There are many reasons why the death penalty should be banned in the United States. The reasons run the gamut from financial to moral, but the reasons are many.
While it is believed that it costs more to feed, clothe, and shelter life sentence/long term sentence prisoners, the costs of administering the death penalty to a condemned inmate can overreach those costs. When one takes into consideration that not only will the State have to feed, clothe, and shelter this inmate like any other and also go through the appeals process—which costs more money, other legalities, and having to find a concrete date to execute the person, the whole process is an extreme drain on funds.
The appeals process results in an extension of time for the condemned. As it stands, the inmate is usually not assigned a death penalty date for a while. When appeals are set into motion, grounds have to be filed, the official or officials of a district have to review the case to see if there are legitimate grounds for a retrial or if the condemn stays on death row. This can take some for the judge to get around to given the docket. He or she could tend to the case in as little as a few months or a little over a year. It’s all about scheduling and timing.
If grounds are legit, then the process of preparing for a case begins. The date is usually not addressed for some time. This is more time that the condemned is sitting in jail and more money spent on taking care of them. Also the State is spending money preparing for the case on their end. Once the case begins, the State still has to clothe, feed, and shelter the inmate as well as finance trying to make sure the inmate isn’t freed.

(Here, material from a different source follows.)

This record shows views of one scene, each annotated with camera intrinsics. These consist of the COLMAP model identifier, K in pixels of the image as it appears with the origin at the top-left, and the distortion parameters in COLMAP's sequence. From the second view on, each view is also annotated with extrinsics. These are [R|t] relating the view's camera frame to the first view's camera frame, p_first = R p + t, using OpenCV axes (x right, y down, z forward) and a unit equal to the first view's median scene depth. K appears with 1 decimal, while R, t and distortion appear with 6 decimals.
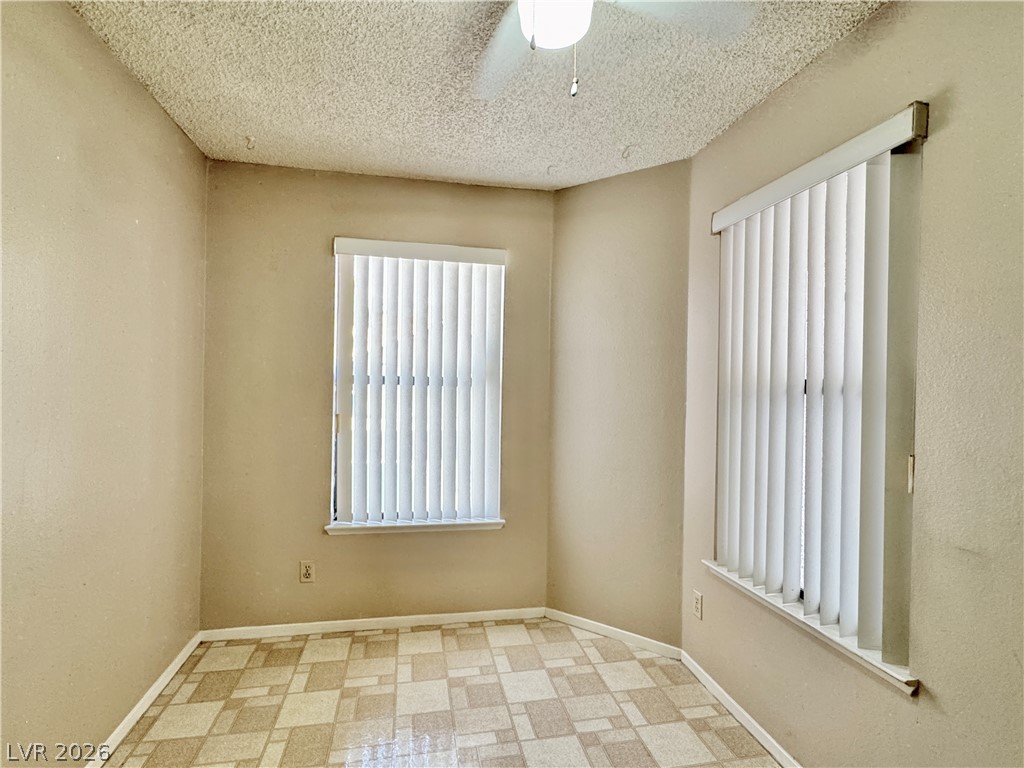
lens RADIAL K [[528.6, 0, 514.1], [0, 528.6, 385.4], [0, 0, 1]] dist [-0.004212, 0.004716]
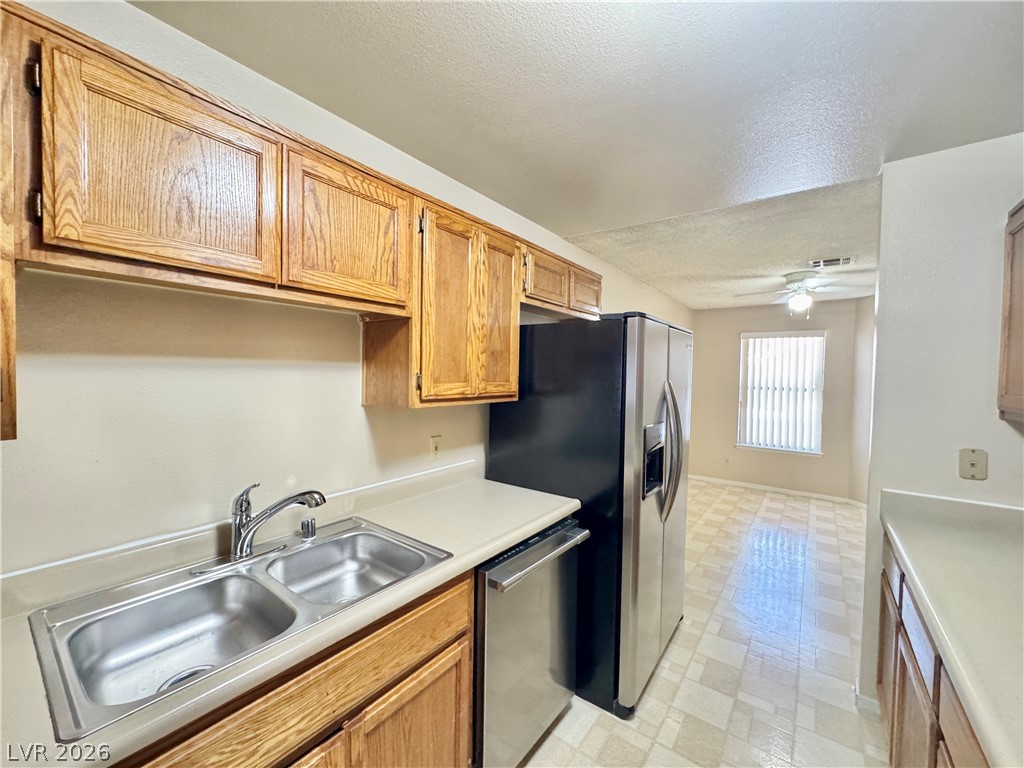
lens RADIAL K [[411.4, 0, 510.2], [0, 411.4, 384.4], [0, 0, 1]] dist [-0.003773, 0.000872]
pose [[0.667113, 0.014791, -0.744809, 0.433179], [-0.010004, 0.999891, 0.010896, -0.040289], [0.744889, 0.000182, 0.667188, -1.255048]]
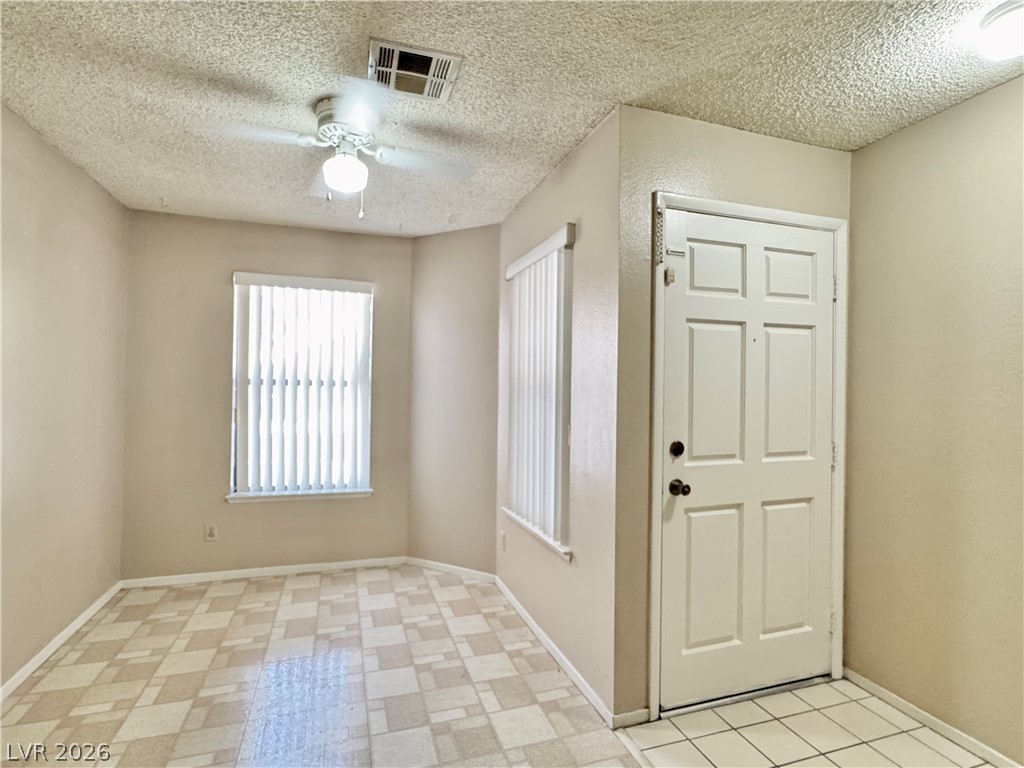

If the State succeeds, the inmate is returned to await the date for their sentence to be carried out. In that time appeals could’ve already been set into motion again if defense attorneys find probable grounds and process start over. The case could be taken to federal court or higher which means even more time to wait for the case to be assigned and to take action.
In short, the actual costs involved in the death penalty process could multiply the costs of keeping the inmate locked away for life.
Moral grounds tend to be shaky. The humane—or inhumane—nature of executions aside, it really comes down to the victim’s loved ones and how they feel about it. One could say that the death penalty allows for an inmate to be done away with quickly and assist in bringing closure faster so that the inmate isn’t just behind bars and not in the same condition as the victim. On the other hand it could be argued that life in a miserable institution is worse than a death sentence.
This really depends on the institution and the inmate. Some are fast adaptors and survivors and could actually thrive in prison. Not only that, but they would be familiar with their settings and the politics involved, they might or might not be given jobs to do, they get food, clothing, and shelter and some are able to still see their families granted they behave themselves. They also get medical treatment if needed and are generally under the protection of the guards. All of this could definitely leave a sour taste in the victim’s loved ones’ mouths.
There are two sides to this so the moral element is difficult to pin down.
The death penalty should be banned because your legal policies can determine what you are as a society and as a country. Places that deny women their rights and shun gays, lesbians, and transgendered people are often considered backwards. Countries that still implement the death penalty are considered barbaric even if they feel their methods of execution are humane.
Consider this: there are only a few countries in the world that still use the death penalty and in that list are countries that would be enemies to the U.S’s principles under other circumstances.